5. What This Will Mean for Our Stakeholders
Delivering this strategy will have a demonstrable impact on the delivery quality of grants across government, improving the ability to maximise outcomes by unlocking the greatest value from grant funds for citizens and the economy.
For citizens:
- Improved visibility of and easier access to grants.
- Greater transparency of spend to deliver trust and accountability for the citizen.
- More effective grants that deliver key government policies for the public good more effectively, addressing market failures or opening up new areas of opportunity.
- Greater Value for Money delivered through improvements in efficiency and productivity of grant administration.
For grants practitioners:
- Upskilled grants practitioners who are recognised for their expertise.
- More consistent and harmonised ways of working, proportionate to each organisation’s grant portfolio, including the level of complexity, scale and risk.
- Continued expert support from the GGMF, via CGAP and sharing of insights
- Increased collaboration across government with best practice being shared regularly across the grant making community.
- Improved systems and more consistent data standards driving efficiency and better data informed decision making.
For government:
- Improved cross government coordination and alignment in the execution of grant administration, driving greater productivity.
- Increased confidence and more real-time information on the scale, type and distribution of grant spending across government.
- Greater collaboration and effective coordination of expert advice, support and delivery between, Government Functions, e.g., Legal, Policy, Analysis & Insight, Finance, Commercial, Assurance, Major Projects, DDAT and Counter Fraud.
6. How We Will Measure Our Progress
The GGMF will provide oversight and proactive support to government to realise this strategy and report progress against the Strategic Pillars in our annual report.
We will monitor progress closely to help us realise our Strategic Pillar ambitions through development of consistent methodologies to measure progress on a consistent basis.

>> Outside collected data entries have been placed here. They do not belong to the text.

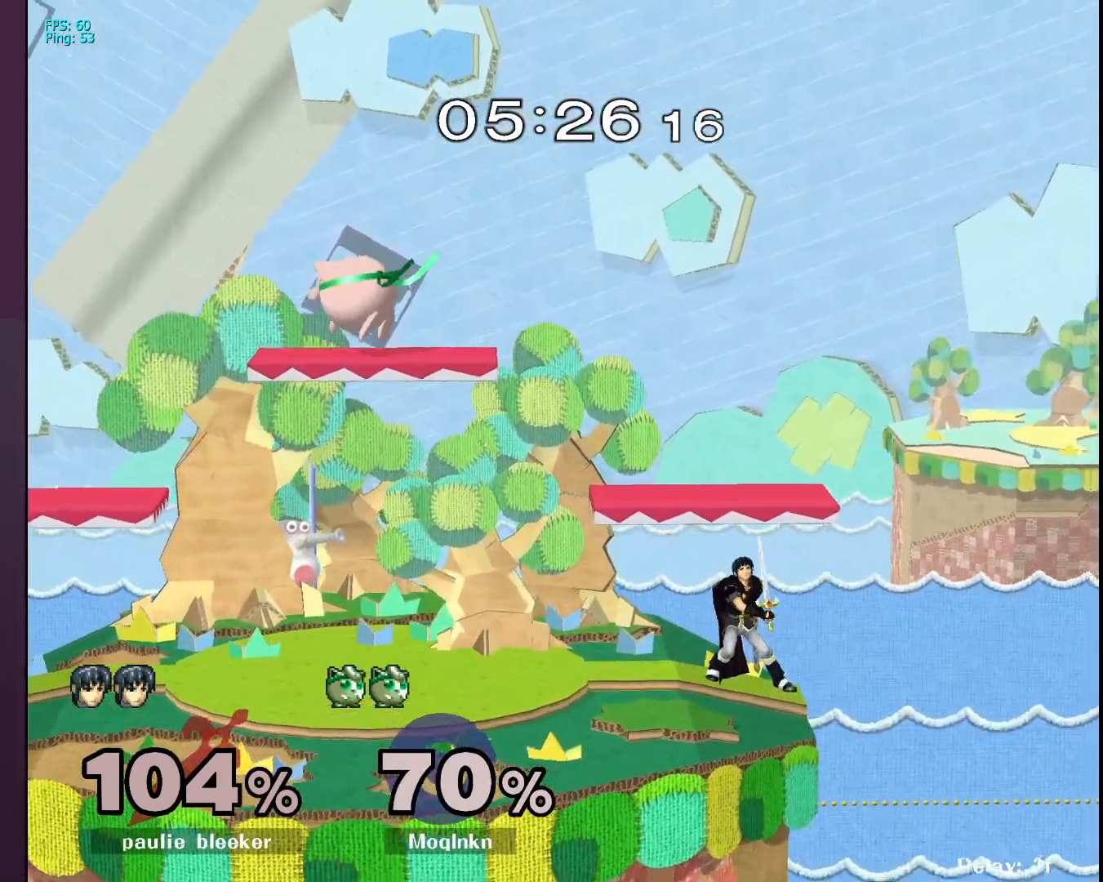
{"buttons": [], "left_stick": "center", "right_stick": "center", "events": [[150, "left_stick", "left"], [367, "left_stick", "down-left"], [500, "left_stick", "center"]]}
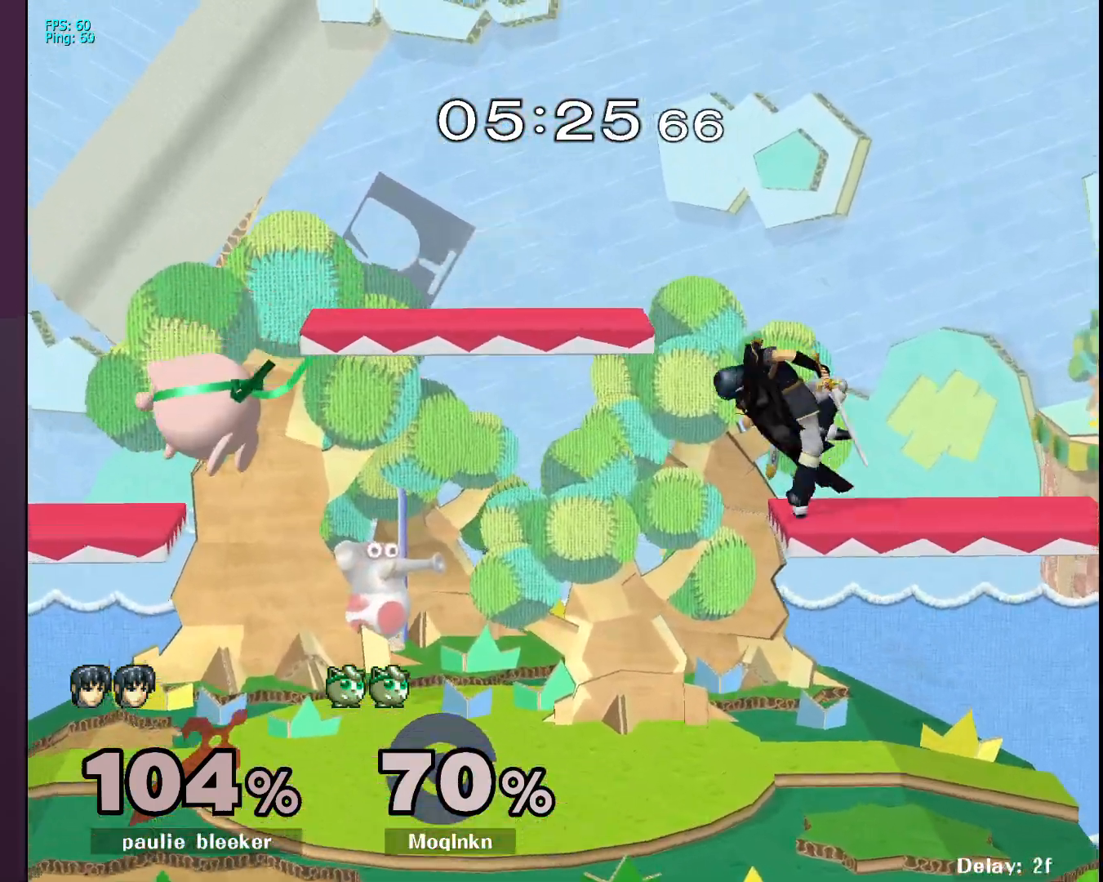
{"buttons": [], "left_stick": "right", "right_stick": "center", "events": [[350, "left_stick", "right"], [367, "Y", "down"], [417, "Y", "up"]]}
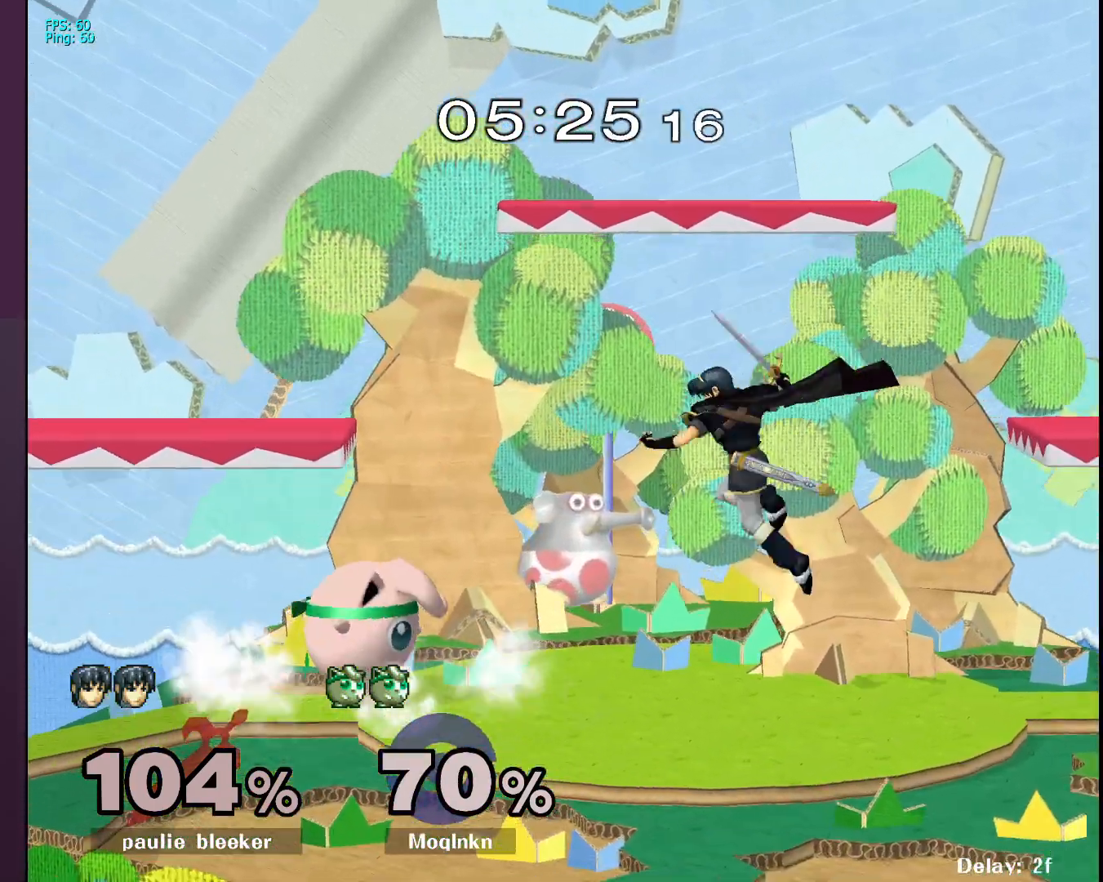
{"buttons": [], "left_stick": "center", "right_stick": "center", "events": [[33, "right_stick", "right"], [67, "left_stick", "up-right"], [100, "right_stick", "center"], [167, "left_stick", "left"], [400, "left_stick", "center"]]}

To enable this, the GGMF will establish departmental functional dashboards, underpinned by co-created metrics, to enable Grants Senior Functional Leads to drive progress in their respective departments.
The GGMF will actively champion this strategy and promote the grants agenda across government with stakeholders at all levels. Empowering our grant making community to maximise outcomes by unlocking the greatest value from grant funds for citizens and the economy, thus enabling public good, and ensuring the voice of grants practitioners is heard across government and beyond.